McAuley hedged on whether he would apply for a judicial recount, which the Elections Act says he can ask for if the margin of victory is less than the total number of all unopened envelopes, rejected ballots and ballots objected to.

At first he said it was unlikely, then he said he'd like to sleep on it. Calvert said he thought the margin was sufficient to make a recount unlikely.

"I would have liked to have won, but I guess (it was) just not quite enough votes to come to be victorious," said McAuley, who was also at one time an area director for the Metis Nation of Saskatchewan.

"But it was close. I thought I was going to win."

While conceding defeat to the NDP, Ken Krawetz, the Saskatchewan Party's deputy leader, counted the closeness of the vote as "a huge success."

"It clearly shows there isn't a safe NDP seat in Saskatchewan," he said. "I think the Saskatchewan Party has proven itself in a short while and we're going to be competitive in every constituency in the province."

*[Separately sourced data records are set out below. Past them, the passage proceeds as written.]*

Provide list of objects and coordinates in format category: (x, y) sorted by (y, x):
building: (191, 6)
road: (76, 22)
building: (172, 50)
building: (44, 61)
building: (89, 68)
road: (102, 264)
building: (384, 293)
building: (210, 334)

Cumberland is a massive constituency with a small population. It covers the entire northeastern quarter of the province, but had only 9,413 eligible voters in the provincial election last November in which the Saskatchewan Party wrested power from the NDP.

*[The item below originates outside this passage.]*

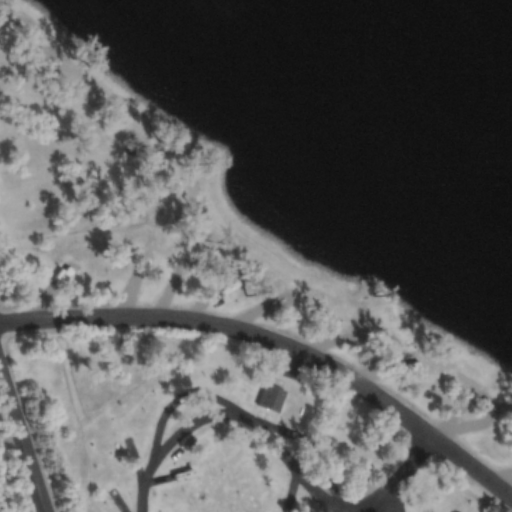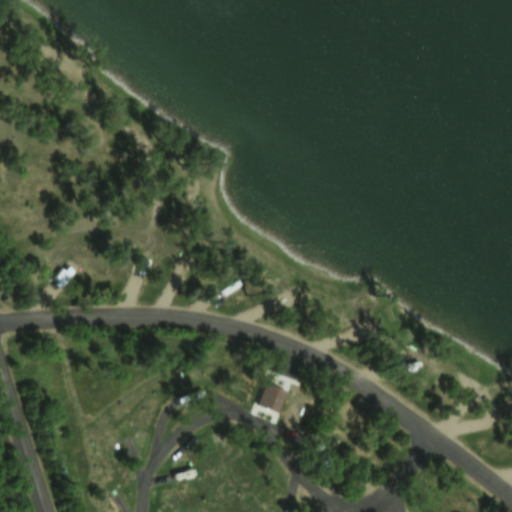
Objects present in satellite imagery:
road: (251, 421)
road: (396, 449)
road: (406, 472)
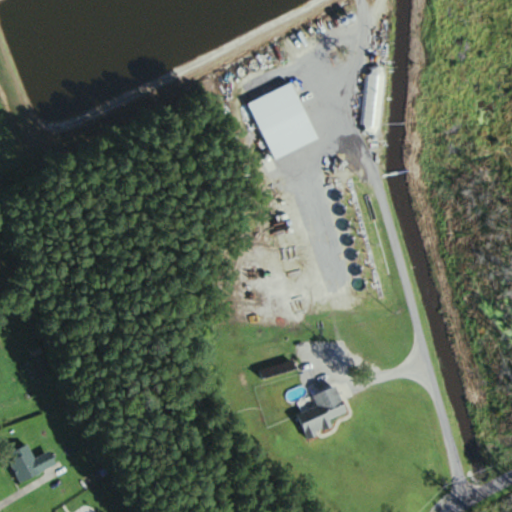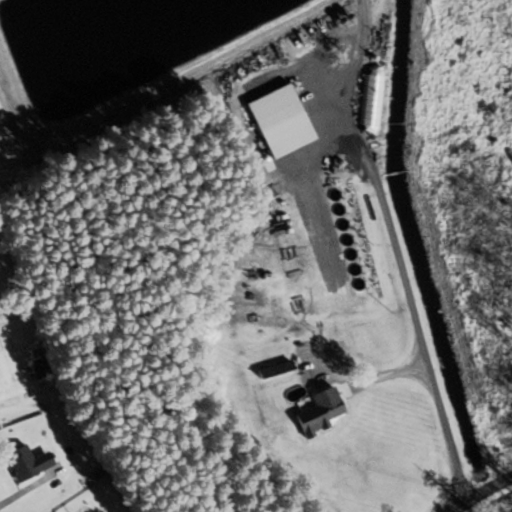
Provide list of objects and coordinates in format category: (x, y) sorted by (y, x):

New Democrat Joan Beatty easily captured the seat with more than 3,000, or 66 per cent, of the 4,700 ballots cast.

But Beatty quit in January to run for the federal Liberals in a March byelection, which she lost. On Wednesday, she said she would again seek the Liberal nomination in the riding of Desnethe-Missinipi-Churchill River for the next federal election.

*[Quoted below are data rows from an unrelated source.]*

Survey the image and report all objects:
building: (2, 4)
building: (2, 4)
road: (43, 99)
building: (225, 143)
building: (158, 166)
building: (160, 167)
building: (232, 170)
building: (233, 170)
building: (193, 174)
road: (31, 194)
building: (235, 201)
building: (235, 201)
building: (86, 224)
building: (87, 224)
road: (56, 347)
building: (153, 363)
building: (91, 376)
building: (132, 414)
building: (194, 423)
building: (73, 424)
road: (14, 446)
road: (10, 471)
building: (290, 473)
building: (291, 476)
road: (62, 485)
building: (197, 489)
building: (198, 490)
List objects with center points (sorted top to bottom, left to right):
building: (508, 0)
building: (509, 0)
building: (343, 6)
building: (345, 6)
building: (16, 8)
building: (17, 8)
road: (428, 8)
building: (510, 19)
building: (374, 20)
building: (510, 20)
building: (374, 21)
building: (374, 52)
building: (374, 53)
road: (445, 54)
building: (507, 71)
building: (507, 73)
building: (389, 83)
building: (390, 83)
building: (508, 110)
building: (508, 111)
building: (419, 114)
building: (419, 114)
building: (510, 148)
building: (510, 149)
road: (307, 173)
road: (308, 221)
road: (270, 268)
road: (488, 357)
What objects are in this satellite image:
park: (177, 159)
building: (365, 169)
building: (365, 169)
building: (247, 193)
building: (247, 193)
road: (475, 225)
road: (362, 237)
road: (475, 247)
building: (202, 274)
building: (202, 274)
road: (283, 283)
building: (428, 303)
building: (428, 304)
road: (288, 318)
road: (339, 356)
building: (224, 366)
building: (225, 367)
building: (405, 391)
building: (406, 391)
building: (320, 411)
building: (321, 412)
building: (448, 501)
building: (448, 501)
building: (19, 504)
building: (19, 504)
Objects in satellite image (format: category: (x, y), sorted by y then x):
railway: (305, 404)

The vote did not change the balance of power because the governing Saskatchewan Party holds 38 seats to the NDP's 20.

Wednesday's result was just the latest tight election race in Saskatchewan.

Following the Nov. 7 election, three constituencies - Prince Albert Carlton, Moose Jaw North and Meadow Lake - had close results.

The final tally Nov. 19 gave the Saskatchewan Party wins in Prince Albert Carlton and Moose Jaw North. But in Meadow Lake, it took a judicial recount a month after the election to confirm that Saskatchewan Party candidate Jeremy Harrison had defeated NDP incumbent and former industry minister Maynard Sonntag by 36 votes.